# One sample t-test: Definition, Formula, and Examples

This tutorial provides the definition of one sample t-test, the formulas of one sample t-test, examples of manual calculation.

## Definition and examples of One sample t-test

One sample t-test is used to determine whether a mean is different from a specific value. You can calculate a mean based on a sample and compare whether the mean is different from a predetermined number.

You measure the height of a group of 100 students and want to infer all the 3000 students’ height in the same school. Then, you get the mean of these 100 students is 6 ft, and then you want to compare whether the mean if 6 ft is different from 6 ft 1 in. In this case, it is a one-sample t-test.

Mean of 100 students vs. a fixed number

You collect data of sales of 150 stores and want to infer all the stores in the country. Then, you want to test whether the average sales number in this country is higher or lower than a certain sales number. In this case, it is a one-sample t-test.

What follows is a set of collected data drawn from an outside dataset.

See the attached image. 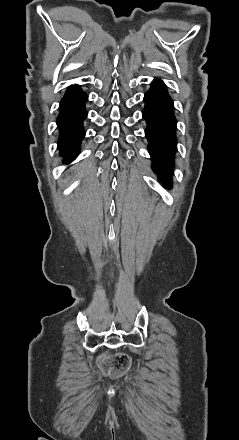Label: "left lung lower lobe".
I'll use <instances>...</instances> for the list:
<instances>
[{"label": "left lung lower lobe", "mask_w": 239, "mask_h": 440, "mask_svg": "<svg viewBox=\"0 0 239 440\" xmlns=\"http://www.w3.org/2000/svg\"><path fill=\"white\" fill-rule=\"evenodd\" d=\"M143 118L147 122L145 135L149 142V152L153 170L160 180L171 187V173L176 151V118L173 114V101L165 84L158 79L151 83V89L144 96Z\"/></svg>", "instance_id": "left-lung-lower-lobe-1"}]
</instances>
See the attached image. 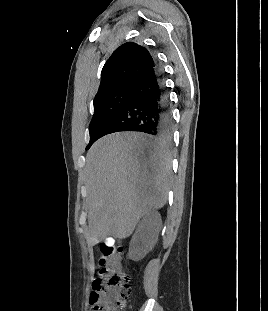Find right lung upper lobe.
Listing matches in <instances>:
<instances>
[{
  "instance_id": "right-lung-upper-lobe-1",
  "label": "right lung upper lobe",
  "mask_w": 268,
  "mask_h": 311,
  "mask_svg": "<svg viewBox=\"0 0 268 311\" xmlns=\"http://www.w3.org/2000/svg\"><path fill=\"white\" fill-rule=\"evenodd\" d=\"M149 51L134 43L127 42L118 47L105 63L101 72V83L95 99L139 79L154 67Z\"/></svg>"
}]
</instances>
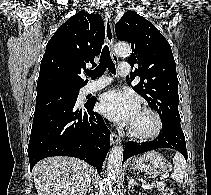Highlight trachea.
I'll return each instance as SVG.
<instances>
[{
    "instance_id": "obj_1",
    "label": "trachea",
    "mask_w": 211,
    "mask_h": 195,
    "mask_svg": "<svg viewBox=\"0 0 211 195\" xmlns=\"http://www.w3.org/2000/svg\"><path fill=\"white\" fill-rule=\"evenodd\" d=\"M107 68L111 73H116L115 64L111 59L109 48L105 45L100 56L99 65L96 69L87 72V75H89L91 79L95 80L97 77L101 76Z\"/></svg>"
}]
</instances>
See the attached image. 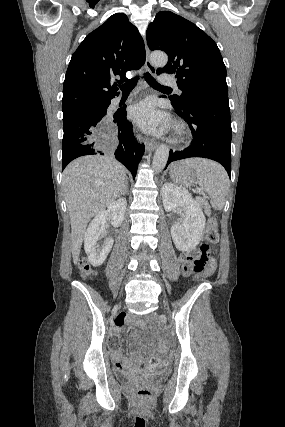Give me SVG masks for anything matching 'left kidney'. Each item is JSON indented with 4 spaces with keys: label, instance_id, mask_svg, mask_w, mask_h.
Segmentation results:
<instances>
[{
    "label": "left kidney",
    "instance_id": "1",
    "mask_svg": "<svg viewBox=\"0 0 285 427\" xmlns=\"http://www.w3.org/2000/svg\"><path fill=\"white\" fill-rule=\"evenodd\" d=\"M161 191L165 211L170 212L179 207L185 211L183 222L171 227L176 248L180 251L194 250L201 240L206 222L200 205L186 189L172 183H165Z\"/></svg>",
    "mask_w": 285,
    "mask_h": 427
}]
</instances>
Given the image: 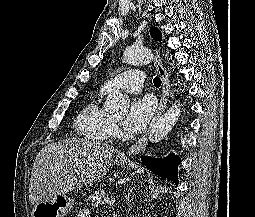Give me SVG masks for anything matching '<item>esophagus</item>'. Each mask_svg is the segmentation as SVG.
<instances>
[{
	"label": "esophagus",
	"mask_w": 255,
	"mask_h": 217,
	"mask_svg": "<svg viewBox=\"0 0 255 217\" xmlns=\"http://www.w3.org/2000/svg\"><path fill=\"white\" fill-rule=\"evenodd\" d=\"M154 66L162 80V95H161L158 109H157L152 121L150 122L149 126L142 134V136L126 152H119L117 155L119 158L127 159L130 156L138 154L140 151H142L146 147L149 129L151 128L153 123L161 116V114L163 113V111L166 108L168 98L170 95V83H169L168 74L162 65L161 59L158 55V52H155V55H154Z\"/></svg>",
	"instance_id": "1"
}]
</instances>
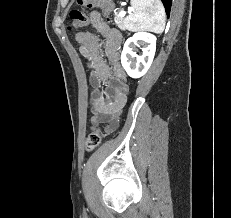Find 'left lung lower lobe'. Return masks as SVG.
Instances as JSON below:
<instances>
[{
    "mask_svg": "<svg viewBox=\"0 0 231 218\" xmlns=\"http://www.w3.org/2000/svg\"><path fill=\"white\" fill-rule=\"evenodd\" d=\"M162 3L164 4L167 16H169L170 14V8H171V4H172V0H161Z\"/></svg>",
    "mask_w": 231,
    "mask_h": 218,
    "instance_id": "0a47b994",
    "label": "left lung lower lobe"
}]
</instances>
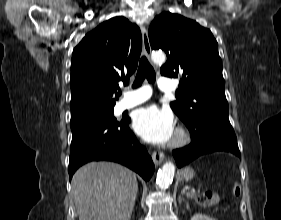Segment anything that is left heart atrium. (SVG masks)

Mean of 150 stores' sales vs. a fixed number

The null and alternative hypotheses for one sample t-test are as follows.

$H_0: \bar{x} = \mu$

$H_1: \bar{x} \neq \mu$

## Formula of one sample t-test

$t=\frac{\bar{x}-\mu}{s/ \sqrt{n}}$

Where,

$$\bar{x}$$ is the sample mean

$$\mu$$ is the predetermined value to compare with

s is the sample standard deviation

n is the sample size

The degree of freedom for one sample t-test is n-1.

## Manual Calculation

In this section, we are going to do one sample t-test via manual calculation.

Suppose that you would like to see whether a group of students’ exam grade mean is significantly different from 60, a predetermined number. The following is the grades of these students.

65, 70, 75, 80, 68, 95

You can then calculate the means of these numbers.

Mean=(65+70+75+80+68+95)/ 6=75.5

We can then calculate the sample standard deviation.

$s=\sqrt{\frac{(65-75.5)^2+(70-75.5)^2+(75-75.5)^2+(80-75.5)^2+(68-75.5)^2+(95-75.5)^2}{7-1}}=10.93$

Thus, we can calculate the t statistic as follows.

$t=\frac{\bar{x}-\mu}{s/ \sqrt{n}}=\frac{75.5-60}{10.93/ \sqrt{6}}=3.47$

We can also calculate the degree freedom, and it is 6-1=5.

Thus, we can compare this t statistic with the critical value based on the t-table. The critical t value for df = 5 and p-value = 0.05 is 2.571. Thus, we can reject the null hypothesis such that the mean is not equal to 60. Further, based on the mean, we can see that the mean of 75.5 is significantly higher than 60.